By Michael Strasburger and Lauren Belcher | Gargoyle@flagler.edu
The annual Leonid meteor shower peaked early Nov. 17.
St. Augustine residents and all of North America had the chance to experience the concentrated showers before dawn. Although the shower peaked Tuesday, the shower is expected to continue until Nov. 21.
Barbara Blonder, Assistant Professor and Coordinator of Natural Science at Flagler, explained the phenomenon. “The shower is the result of clouds of dust and ice left over from some big comet that passed through here,” Blonder said. “Here’s this cloud, sitting there, and we’re orbiting, and we go through it, and that is when these particles enter our atmosphere.”
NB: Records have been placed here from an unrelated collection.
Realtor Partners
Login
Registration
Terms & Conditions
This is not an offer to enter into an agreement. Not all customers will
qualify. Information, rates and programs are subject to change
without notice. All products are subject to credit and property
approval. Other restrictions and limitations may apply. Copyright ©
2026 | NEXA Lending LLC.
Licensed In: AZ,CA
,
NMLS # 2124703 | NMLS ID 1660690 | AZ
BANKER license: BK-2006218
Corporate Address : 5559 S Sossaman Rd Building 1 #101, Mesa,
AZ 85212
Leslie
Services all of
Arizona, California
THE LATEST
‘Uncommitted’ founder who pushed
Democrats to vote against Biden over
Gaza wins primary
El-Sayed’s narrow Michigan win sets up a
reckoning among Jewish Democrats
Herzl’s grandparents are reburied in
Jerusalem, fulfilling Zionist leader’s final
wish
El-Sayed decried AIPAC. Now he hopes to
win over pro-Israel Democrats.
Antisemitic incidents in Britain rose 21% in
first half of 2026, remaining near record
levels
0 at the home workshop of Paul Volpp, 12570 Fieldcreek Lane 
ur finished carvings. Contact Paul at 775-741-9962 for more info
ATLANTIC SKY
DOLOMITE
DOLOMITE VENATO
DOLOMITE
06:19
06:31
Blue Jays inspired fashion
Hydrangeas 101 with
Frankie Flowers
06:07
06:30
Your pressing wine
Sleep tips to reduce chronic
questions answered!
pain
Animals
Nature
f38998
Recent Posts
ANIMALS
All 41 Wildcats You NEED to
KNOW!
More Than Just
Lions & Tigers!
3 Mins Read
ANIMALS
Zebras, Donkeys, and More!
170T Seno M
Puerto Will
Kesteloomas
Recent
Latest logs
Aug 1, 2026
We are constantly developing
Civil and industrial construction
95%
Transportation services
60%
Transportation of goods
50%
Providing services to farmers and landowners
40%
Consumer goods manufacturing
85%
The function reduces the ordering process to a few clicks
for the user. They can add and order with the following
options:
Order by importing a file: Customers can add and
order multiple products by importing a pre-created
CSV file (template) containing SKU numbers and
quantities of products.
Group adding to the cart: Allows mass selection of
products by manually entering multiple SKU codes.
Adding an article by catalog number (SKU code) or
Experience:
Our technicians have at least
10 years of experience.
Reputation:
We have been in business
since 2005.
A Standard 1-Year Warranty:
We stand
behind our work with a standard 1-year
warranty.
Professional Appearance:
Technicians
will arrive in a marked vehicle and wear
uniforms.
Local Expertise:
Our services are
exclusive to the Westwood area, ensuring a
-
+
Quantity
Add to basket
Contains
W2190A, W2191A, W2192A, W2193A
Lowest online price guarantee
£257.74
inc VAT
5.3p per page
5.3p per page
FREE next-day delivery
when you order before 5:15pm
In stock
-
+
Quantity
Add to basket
The Leonid shower is a phenomenon that occurs annually in November and favors different locations on the globe for viewership each year. Bill Cooke of NASA’s Meteoroid Environment Office offered predictions regarding the shower on NASA’s blog.
According to the blog, the Leonid meteor shower is expected to show 20 to 30 meteors per hour this year. “If forecasters are correct, the shower should produce a mild but pretty sprinkling of meteors over North America followed by a more intense outburst over Asia. The phase of the Moon will be new, setting the stage for what could be one of the best Leonid showers in years.”
With the ample darkness provided by the new moon, the sky over Saint Augustine offers clear visuals of the Leonids, who are so named because they appear to radiate from the constellation, Leo.
NASA’s blog offers another reason why this shower is so visible. “This year, Mars happens to be passing by the Leonid radiant at the time of the shower. The Red Planet is almost twice as bright as a first magnitude star, so it makes an eye-catching companion for the Leonids,”
The best area to view a meteor shower would away from city lights in a rural area. The shower starts around 1 a.m. and lasts a few hours.